Penalties for violations of applicable federal or state antitrust laws can include fines, imprisonment, and liability for up to triple damages. How do antitrust laws affect day-to-day credit decision making and business activities? To what extent is pricing and payment terms subject to U.S. antitrust laws? Is it a violation of one or more antitrust laws to offer Customer A payment terms of Net 30 days and a direct competitor of Company A payment terms of Net 60 day? Are cash discounts an element of price? In other words, if we offer a 2% early payment discount to Company A, must we offer that same discount to its competitors?

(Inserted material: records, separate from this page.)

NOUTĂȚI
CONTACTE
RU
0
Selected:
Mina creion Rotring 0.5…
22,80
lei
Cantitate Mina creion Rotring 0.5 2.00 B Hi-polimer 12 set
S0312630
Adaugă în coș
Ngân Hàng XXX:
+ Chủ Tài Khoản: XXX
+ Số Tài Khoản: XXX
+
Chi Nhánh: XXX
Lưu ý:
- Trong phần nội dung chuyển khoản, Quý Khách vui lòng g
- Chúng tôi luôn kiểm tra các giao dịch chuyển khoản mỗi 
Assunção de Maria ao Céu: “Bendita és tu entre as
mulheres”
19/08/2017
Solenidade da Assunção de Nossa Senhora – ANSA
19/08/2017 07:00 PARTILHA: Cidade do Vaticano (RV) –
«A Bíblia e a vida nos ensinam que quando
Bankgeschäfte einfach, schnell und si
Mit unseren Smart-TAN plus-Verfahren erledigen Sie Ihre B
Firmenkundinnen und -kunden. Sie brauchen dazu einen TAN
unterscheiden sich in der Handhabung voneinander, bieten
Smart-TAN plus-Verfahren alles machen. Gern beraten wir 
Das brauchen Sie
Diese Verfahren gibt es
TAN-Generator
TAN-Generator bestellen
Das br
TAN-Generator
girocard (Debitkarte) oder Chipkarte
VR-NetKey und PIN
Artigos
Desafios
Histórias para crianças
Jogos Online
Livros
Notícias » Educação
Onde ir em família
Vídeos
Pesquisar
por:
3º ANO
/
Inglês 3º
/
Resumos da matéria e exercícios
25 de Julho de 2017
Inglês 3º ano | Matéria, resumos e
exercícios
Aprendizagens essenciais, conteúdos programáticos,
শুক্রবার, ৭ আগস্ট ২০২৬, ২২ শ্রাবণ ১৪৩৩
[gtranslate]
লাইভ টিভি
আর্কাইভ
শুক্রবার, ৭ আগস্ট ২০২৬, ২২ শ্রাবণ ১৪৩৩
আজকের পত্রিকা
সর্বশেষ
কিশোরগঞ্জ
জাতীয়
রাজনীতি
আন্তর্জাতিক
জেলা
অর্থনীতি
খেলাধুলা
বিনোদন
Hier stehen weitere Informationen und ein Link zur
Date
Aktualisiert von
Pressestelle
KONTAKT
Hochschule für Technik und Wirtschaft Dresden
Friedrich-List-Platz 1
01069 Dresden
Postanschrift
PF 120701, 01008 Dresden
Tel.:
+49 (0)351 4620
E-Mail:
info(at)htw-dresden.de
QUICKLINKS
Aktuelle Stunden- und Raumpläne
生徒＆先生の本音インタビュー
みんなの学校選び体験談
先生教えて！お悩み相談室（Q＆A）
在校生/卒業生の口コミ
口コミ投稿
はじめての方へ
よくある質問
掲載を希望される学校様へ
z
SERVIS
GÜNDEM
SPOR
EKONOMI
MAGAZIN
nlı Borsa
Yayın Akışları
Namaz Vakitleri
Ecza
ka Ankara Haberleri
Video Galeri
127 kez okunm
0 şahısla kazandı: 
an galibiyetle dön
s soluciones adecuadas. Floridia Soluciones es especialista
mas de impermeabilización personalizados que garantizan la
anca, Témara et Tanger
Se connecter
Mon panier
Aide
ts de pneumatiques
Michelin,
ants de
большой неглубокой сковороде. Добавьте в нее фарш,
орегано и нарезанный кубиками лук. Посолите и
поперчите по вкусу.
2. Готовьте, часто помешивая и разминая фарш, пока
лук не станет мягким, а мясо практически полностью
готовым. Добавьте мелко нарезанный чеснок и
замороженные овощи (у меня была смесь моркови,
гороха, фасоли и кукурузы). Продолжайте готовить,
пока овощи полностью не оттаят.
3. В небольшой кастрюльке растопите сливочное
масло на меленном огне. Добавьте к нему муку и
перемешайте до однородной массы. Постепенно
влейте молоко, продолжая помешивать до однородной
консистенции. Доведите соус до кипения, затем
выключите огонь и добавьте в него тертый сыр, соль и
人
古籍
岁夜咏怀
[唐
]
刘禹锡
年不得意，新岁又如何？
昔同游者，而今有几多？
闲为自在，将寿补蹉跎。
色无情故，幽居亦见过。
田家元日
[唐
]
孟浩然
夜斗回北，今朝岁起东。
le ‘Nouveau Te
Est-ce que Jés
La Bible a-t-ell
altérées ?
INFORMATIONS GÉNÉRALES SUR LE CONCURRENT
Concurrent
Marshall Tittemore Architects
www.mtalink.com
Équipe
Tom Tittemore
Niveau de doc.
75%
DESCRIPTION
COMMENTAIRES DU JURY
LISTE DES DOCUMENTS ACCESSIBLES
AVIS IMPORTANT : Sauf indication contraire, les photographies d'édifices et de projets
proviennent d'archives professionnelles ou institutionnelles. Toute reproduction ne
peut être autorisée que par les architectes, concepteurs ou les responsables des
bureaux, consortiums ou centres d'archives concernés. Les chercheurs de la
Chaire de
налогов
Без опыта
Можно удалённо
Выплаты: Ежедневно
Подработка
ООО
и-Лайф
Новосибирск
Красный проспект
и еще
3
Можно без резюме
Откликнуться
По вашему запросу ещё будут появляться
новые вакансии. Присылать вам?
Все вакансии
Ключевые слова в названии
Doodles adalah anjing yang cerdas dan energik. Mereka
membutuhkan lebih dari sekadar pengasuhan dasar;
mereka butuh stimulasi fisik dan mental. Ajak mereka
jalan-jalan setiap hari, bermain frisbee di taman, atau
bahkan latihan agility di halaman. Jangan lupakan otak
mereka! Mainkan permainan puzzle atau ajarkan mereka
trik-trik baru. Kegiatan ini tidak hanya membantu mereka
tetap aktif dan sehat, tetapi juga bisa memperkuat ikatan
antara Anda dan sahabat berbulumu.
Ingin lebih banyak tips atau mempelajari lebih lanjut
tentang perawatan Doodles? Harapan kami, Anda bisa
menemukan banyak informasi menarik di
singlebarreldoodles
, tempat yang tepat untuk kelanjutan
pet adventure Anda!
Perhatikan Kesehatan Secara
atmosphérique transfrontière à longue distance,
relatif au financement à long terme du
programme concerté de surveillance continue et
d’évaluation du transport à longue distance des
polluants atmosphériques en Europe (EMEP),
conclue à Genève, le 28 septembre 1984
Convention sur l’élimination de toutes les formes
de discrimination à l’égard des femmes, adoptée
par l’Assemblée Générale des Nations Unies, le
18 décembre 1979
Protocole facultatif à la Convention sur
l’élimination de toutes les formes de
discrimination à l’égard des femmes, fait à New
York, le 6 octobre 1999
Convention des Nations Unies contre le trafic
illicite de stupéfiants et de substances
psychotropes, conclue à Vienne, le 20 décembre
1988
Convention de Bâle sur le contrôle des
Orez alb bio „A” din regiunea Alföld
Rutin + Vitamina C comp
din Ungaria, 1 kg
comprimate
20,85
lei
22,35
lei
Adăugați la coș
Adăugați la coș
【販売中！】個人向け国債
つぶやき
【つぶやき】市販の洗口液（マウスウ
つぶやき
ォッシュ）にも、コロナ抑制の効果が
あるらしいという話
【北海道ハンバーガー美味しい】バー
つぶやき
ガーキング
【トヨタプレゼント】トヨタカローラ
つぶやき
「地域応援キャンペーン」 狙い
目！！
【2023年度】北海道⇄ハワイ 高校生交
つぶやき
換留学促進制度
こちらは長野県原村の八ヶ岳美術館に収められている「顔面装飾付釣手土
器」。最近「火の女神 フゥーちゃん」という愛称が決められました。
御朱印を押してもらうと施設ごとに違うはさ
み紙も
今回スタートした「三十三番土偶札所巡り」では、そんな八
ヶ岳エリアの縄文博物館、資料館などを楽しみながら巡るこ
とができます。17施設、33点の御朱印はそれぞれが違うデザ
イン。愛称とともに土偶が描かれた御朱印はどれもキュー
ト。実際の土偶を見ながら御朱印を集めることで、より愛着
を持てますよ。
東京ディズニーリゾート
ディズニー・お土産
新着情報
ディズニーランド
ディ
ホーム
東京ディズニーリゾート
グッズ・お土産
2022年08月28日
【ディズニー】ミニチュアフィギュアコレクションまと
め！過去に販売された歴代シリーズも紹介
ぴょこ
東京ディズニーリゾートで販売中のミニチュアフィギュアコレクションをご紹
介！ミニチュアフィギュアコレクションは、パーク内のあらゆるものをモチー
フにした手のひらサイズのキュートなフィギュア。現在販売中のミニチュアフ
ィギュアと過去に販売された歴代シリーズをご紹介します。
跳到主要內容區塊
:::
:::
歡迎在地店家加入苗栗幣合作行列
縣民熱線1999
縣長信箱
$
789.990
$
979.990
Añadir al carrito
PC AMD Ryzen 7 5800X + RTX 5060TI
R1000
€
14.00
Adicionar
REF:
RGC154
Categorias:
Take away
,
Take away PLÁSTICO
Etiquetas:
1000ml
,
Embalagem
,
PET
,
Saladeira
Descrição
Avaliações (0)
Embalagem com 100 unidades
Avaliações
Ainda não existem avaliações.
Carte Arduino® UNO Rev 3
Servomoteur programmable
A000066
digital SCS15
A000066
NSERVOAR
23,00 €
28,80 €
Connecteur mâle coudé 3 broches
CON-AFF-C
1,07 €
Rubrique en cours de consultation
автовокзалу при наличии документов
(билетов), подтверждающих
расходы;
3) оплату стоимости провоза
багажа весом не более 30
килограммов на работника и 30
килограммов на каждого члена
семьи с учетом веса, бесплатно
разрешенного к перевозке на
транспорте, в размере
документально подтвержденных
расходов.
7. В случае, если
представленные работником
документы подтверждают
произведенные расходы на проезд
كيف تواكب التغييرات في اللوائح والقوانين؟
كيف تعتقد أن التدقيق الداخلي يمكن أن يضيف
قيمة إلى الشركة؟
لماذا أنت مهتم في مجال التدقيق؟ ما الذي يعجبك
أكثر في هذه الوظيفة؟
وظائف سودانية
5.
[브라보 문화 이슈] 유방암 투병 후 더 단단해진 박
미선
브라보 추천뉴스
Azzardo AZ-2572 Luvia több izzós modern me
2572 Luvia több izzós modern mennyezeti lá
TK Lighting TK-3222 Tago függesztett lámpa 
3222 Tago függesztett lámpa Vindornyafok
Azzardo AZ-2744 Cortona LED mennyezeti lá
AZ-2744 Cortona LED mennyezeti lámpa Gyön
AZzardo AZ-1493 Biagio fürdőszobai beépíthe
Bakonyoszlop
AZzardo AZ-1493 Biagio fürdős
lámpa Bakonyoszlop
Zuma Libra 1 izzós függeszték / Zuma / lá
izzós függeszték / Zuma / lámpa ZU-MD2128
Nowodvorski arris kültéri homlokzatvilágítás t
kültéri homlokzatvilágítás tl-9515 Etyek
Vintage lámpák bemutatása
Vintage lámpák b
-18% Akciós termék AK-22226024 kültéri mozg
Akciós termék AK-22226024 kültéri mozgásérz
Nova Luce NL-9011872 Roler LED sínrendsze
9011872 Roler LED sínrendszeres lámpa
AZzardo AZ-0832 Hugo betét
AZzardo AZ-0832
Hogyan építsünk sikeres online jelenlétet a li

It’s time to do a self quiz. I think the answer to one or more of these questions may surprise you. Did they? As always, I welcome your feedback.

Michael C. Dennis is the author of the Encyclopedia of Credit, a free, fast, internet resource for credit and collection professionals. He is a frequent instructor at CMA-sponsored educational events. His most recent book, “Happy Customers, Faster Cash,” is available at amazon.com. He can be contacted at 408-204-0129.

2 Responses to “How Antitrust Laws Affect Your Credit Functions, by Michael C. Dennis”

  1. Guy Nishida says:


    I believe all your examples fall under the Robinson-Patman Act and are elements of pricing. Unjustified discriminatory practices utilizing any of your examples could violate the Act if competing customers are similarly situated.

    We have used RPA as a justification to NOT grant a customer’s request for enhanced terms. It’s a “we would if we could” situation but it is against the law and not a reflection of their standing with us. In that regard we’re not the bad guys. It’s the government interfering. If it is a competitive situation, we ask that they complete a letter confirming a competitor supplier’s offer that they expect us to meet. if they cannot produce such a confirming offer or attest that they do have one, that is all the more reason to suspect they had a bluff called.

    It appears you will be covering much ground at Creditscape. Good luck.

    • Michael Dennis says:


      I really have to admire the creativity of this particular approach to a difficult problem… “We would if we could” …if only those pesky federal laws didn’t get in the way.